A todos nos ha afectado la pandemia que nos atrapó de sorpresa en el año 2020 y aún nos golpea, y aunque muchos tuvieron la esperanza de que esta contribuiría a provocar transformaciones positivas en los seres humanos, penosamente se ha reproducido lo que otros sospechábamos, la reproducción de la eterna lucha entre el bien y el mal, en la que unos lo dieron todo por salvar vidas y aportar, mientras otros utilizaron su ingenio para enriquecerse o beneficiarse a la merced de otros.
Las consecuencias de esta crisis sanitaria van más allá de las terribles pérdidas de vidas y como se alertó desde un inicio por especialistas de la salud mental, las afecciones y secuelas serían graves, lo que en parte explica quizás el incremento de la violencia que sacude no solo a los Estados Unidos de América, país en que lastimosamente estos hechos se han sucedido desde hace años mientras el poderoso lobby de la Asociación Nacional del Rifle increíblemente sigue justificando la libre venta de armas, sino en países nórdicos que tristemente también han sido objeto de hechos sangrientos, como hace unos días aconteció en Dinamarca y recientemente en Noruega, lo que resulta inusitado dado el historial pacífico y de seguridad en estos.
================================
→ **Tu tarea**: Indica qué dos países nórdicos menciona el texto sobre la pandemia como escenario reciente de hechos sangrientos. Básate únicamente en el texto sobre la pandemia.

→ **Datos del ejercicio**:
================================
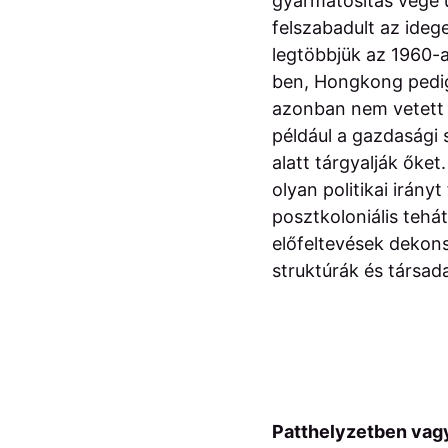
gyarmatosítás vége u
felszabadult az ideg
legtöbbjük az 1960-
ben, Hongkong pedig 
azonban nem vetett 
például a gazdasági 
alatt tárgyalják őke
olyan politikai irány
posztkoloniális tehá
előfeltevések dekons
struktúrák és társad
Patthelyzetben vag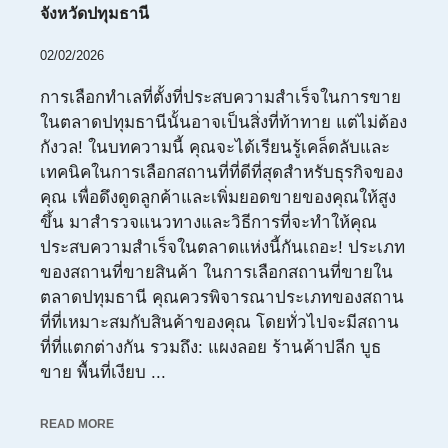
จังหวัดปทุมธานี
02/02/2026
การเลือกทำเลที่ตั้งที่ประสบความสำเร็จในการขาย
ในตลาดปทุมธานีนั้นอาจเป็นสิ่งที่ท้าทาย แต่ไม่ต้อง
กังวล! ในบทความนี้ คุณจะได้เรียนรู้เคล็ดลับและ
เทคนิคในการเลือกสถานที่ที่ดีที่สุดสำหรับธุรกิจของ
คุณ เพื่อดึงดูดลูกค้าและเพิ่มยอดขายของคุณให้สูง
ขึ้น มาสำรวจแนวทางและวิธีการที่จะทำให้คุณ
ประสบความสำเร็จในตลาดแห่งนี้กันเถอะ! ประเภท
ของสถานที่ขายสินค้า ในการเลือกสถานที่ขายใน
ตลาดปทุมธานี คุณควรพิจารณาประเภทของสถาน
ที่ที่เหมาะสมกับสินค้าของคุณ โดยทั่วไปจะมีสถาน
ที่ที่แตกต่างกัน รวมถึง: แผงลอย ร้านค้าปลีก บูธ
ขาย พื้นที่เงียบ ...
READ MORE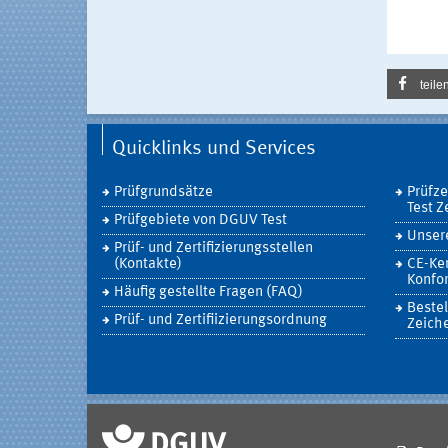
teile
Quicklinks und Services
Prüfgrundsätze
Prüfz
Test Z
Prüfgebiete von DGUV Test
Unsere
Prüf- und Zertifizierungsstellen
(Kontakte)
CE-Ke
Konfor
Häufig gestellte Fragen (FAQ)
Bestel
Prüf- und Zertifiizierungsordnung
Zeich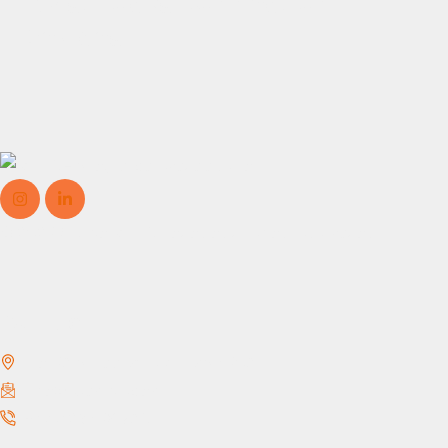
Twist Locks Connection
Devices
© 2025, Grupo MHE9, Todos os direitos reservados
Contact
No: 58 A, East Street, USA 4508
info@example.com
+ 00 123 456 789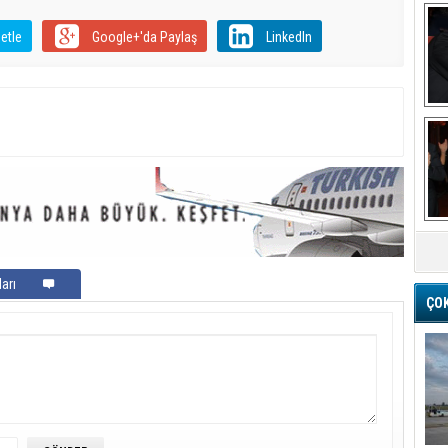
etle
Google+'da Paylaş
LinkedIn
Ba
M
arı
ÇO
================================
→ **Solución**: Dinamarca y Noruega.